Roseana Murray escreveu um poema durante a internação no hospital. A expressão de alegria e o espírito positivo, apesar de tudo o que passou, são marcantes. O segredo disso, segundo ela, está na sua vontade de viver.

— Essa alta está me levando muito alto. É uma alegria que eu não consigo explicar. Freud diz que a gente tem a pulsão de morte, Thânatos, e a pulsão de vida, Eros. Eu sou Eros. Eu recebi muito amor e cuidado. Vou escrever um livro infantil para crianças que não tenham algum membro do corpo. O personagem, que não tem um braço, no livro, vai ter um braço mágico como o meu. Quero que as crianças pensem assim — disse, com sorriso no rosto.

Antes da alta, mais planosAndré Murray, um dos filhos da escritora — que tem mais de 100 livros publicados — contou que a mãe, planejou seus próximos projetos ainda quando estava no hospital. Em entrevista ao Fantástico, da TV Globo, Roseana afirmou que considera um milagre a sua recuperação:

"Um momento da tragédia foi tão... saí de casa, os três cachorros estavam na rua e pensei: eles vão me deixar passar. Mas quando passei, eles me atacaram ao mesmo tempo. Foi muito rápido, eles praticamente teriam me destruído. Gritei por socorro, mas não passava ninguém, pois estava indo para academia às seis da manhã. A pessoa que me salvou era um rapaz que corria na praia".

O caso foi registrado na 124ª DP (Saquarema), que investiga os crimes de maus-tratos a animais, lesão corporal culposa e omissão na cautela de animais. Donos dos pitbulls, Ana Beatriz da Conceição Dantas Pinheiro, Kayky da Conceição Ribeiro dos Santos e Davidson Ribeiros dos Santos foram presos após o ataque. Eles conseguiram habeas corpus na Justiça e respondem em liberdade.
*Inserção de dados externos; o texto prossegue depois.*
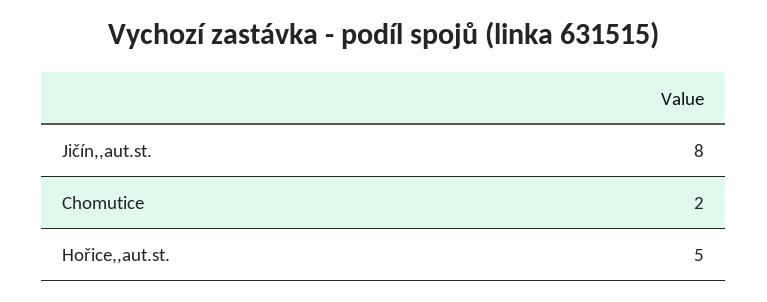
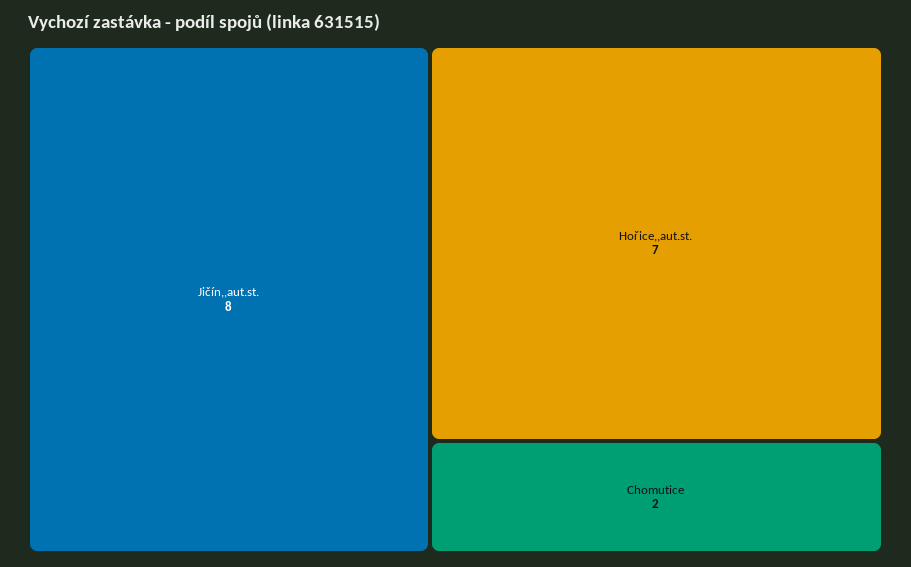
  {
    "Jičín,,aut.st.": 8,
    "Chomutice": 2,
-   "Hořice,,aut.st.": 5
+   "Hořice,,aut.st.": 7
  }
Na decisão judicial, porém, o desembargador Gilmar Augusto Teixeira determina a manutenção da perda temporária da tutela dos cães, além de proibir que os três adquiram outros animais domésticos até o julgamento do mérito do habeas corpus.

Na audiência de custódia de Ana, Kayky e Davidson, três testemunhas relataram que os cães rotineiramente “saíam para a via pública sem vigilância” e “avançavam” contra pessoas. Eles também afirmaram que o portão do quintal da casa onde eles ficavam costumava ficar aberto, o que facilitava a saída dos animais e os ataques. Uma das pessoas ouvidas ainda disse que já tinha pedido à família que aumentasse o muro do terreno para evitar a fuga.

A médica veterinária que esteve no local onde os cães ficavam também participou da audiência de custódia. Ela relatou não havia canil ou focinheira. Ela também disse que “apesar de não acompanhar rotineiramente os cuidados dispensados aos cães, pode afirmar que o contexto no qual os animais estão inseridos contribui significativamente para elevar seus níveis de agressividade”.